====== Text block ======
Good thread.  While I recall radio serials being briefly discussed in, at least, one other thread, I don't remember seeing the subject given its due credit.


----------



## Foxbat (Oct 22, 2007)

There is some stuff on this audio DVD that might interest a few here - namely an old radio adaptation of the Dunwich Horror and an Orson Welles produced Dracula amongst other things  

http://www.serialsquadron.com/horror/monsters/index.html


----------



## Gav (Oct 22, 2007)

I listened to Blake's 7 on the radio recently.  It wasn't bad actually.  I was just surfing around on a sunday and came across it.  I think you can find it on the UK Sci-Fi Channel page.


----------



## Ursa major (Oct 22, 2007)

Why am I not surprised that *Blake's 7* isn't so bad on the radio?


----------



## ray gower (Oct 22, 2007)

Ursa major said:


> Why am I not surprised that *Blake's 7* isn't so bad on the radio?
======
◆ What you will do ◆
From the radio serials thread above, copy out the passage between "## Gav (Oct" and "major (Oct 22, 2007)", inclusive, word for word.
====== Data extracts ======
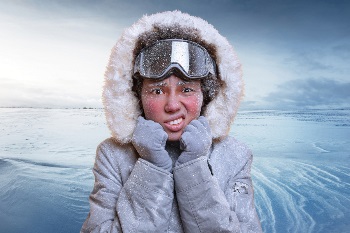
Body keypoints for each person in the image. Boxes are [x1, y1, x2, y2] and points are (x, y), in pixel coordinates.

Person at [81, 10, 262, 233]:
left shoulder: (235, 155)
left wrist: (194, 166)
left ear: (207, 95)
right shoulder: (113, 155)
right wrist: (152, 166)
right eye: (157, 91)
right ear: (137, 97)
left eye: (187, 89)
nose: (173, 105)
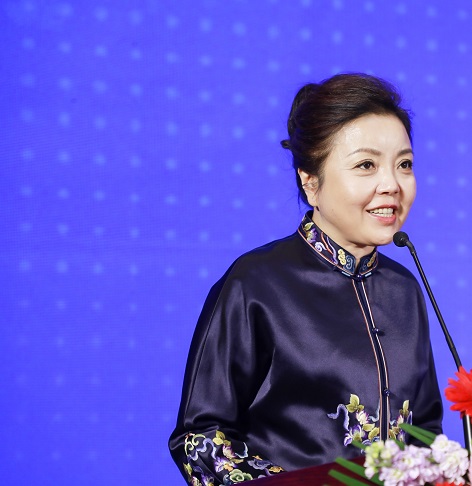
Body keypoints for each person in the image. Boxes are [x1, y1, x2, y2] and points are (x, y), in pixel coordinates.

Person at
======
====== Data extracts ======
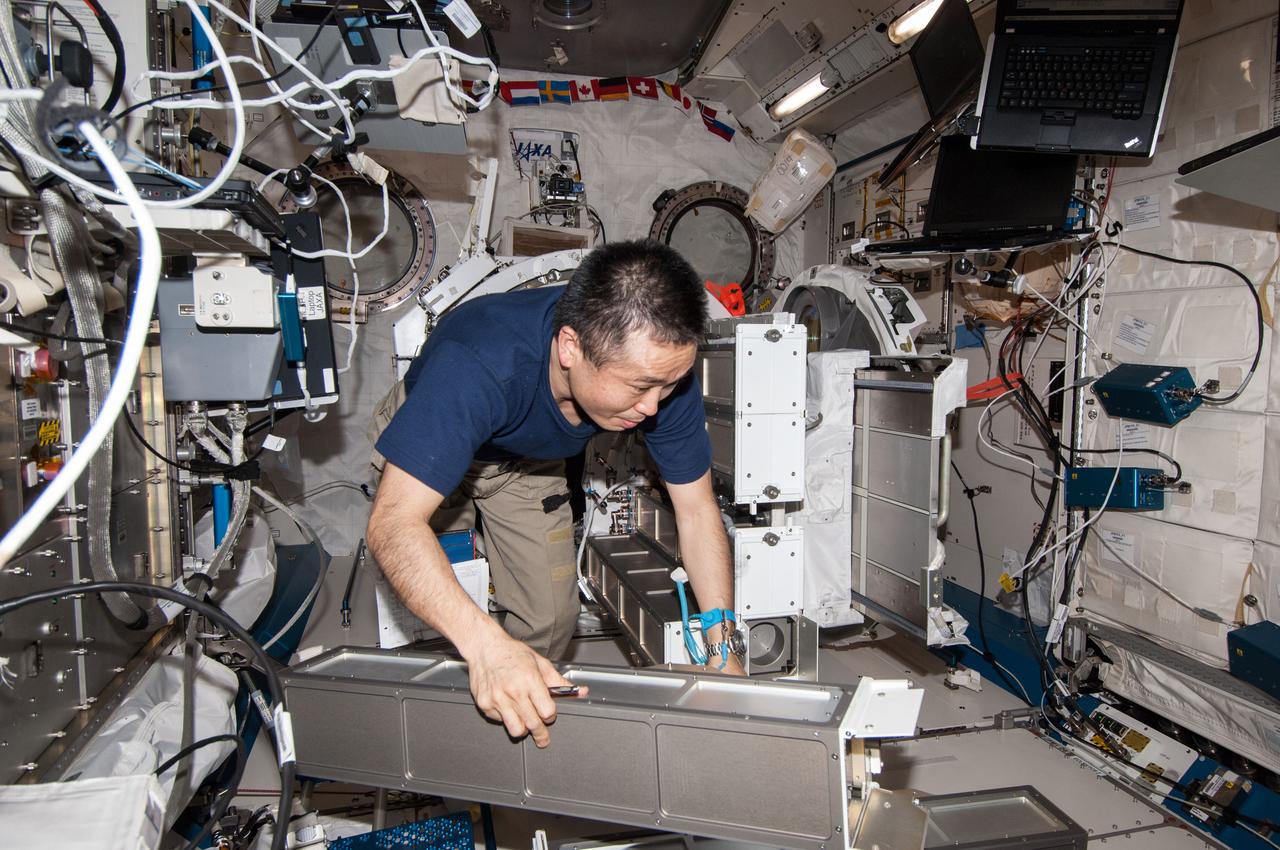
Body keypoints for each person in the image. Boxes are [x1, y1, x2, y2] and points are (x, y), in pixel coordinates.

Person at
======
====== Data extracts ======
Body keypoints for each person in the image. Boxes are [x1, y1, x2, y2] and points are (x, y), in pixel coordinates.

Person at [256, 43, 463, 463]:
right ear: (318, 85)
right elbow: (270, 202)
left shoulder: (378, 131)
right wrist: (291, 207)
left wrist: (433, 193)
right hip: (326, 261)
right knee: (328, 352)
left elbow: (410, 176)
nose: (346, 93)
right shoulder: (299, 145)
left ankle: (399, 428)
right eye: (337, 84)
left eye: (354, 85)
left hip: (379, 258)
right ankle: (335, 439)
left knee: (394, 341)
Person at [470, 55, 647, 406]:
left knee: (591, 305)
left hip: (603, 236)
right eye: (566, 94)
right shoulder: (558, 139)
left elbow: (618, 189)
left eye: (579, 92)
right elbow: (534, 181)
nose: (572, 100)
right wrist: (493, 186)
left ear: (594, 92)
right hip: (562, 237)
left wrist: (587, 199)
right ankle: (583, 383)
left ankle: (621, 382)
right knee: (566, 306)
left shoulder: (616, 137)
======
◆ Answer space ◆
## Gav (Oct 22, 2007)

I listened to Blake's 7 on the radio recently.  It wasn't bad actually.  I was just surfing around on a sunday and came across it.  I think you can find it on the UK Sci-Fi Channel page.


----------



## Ursa major (Oct 22, 2007)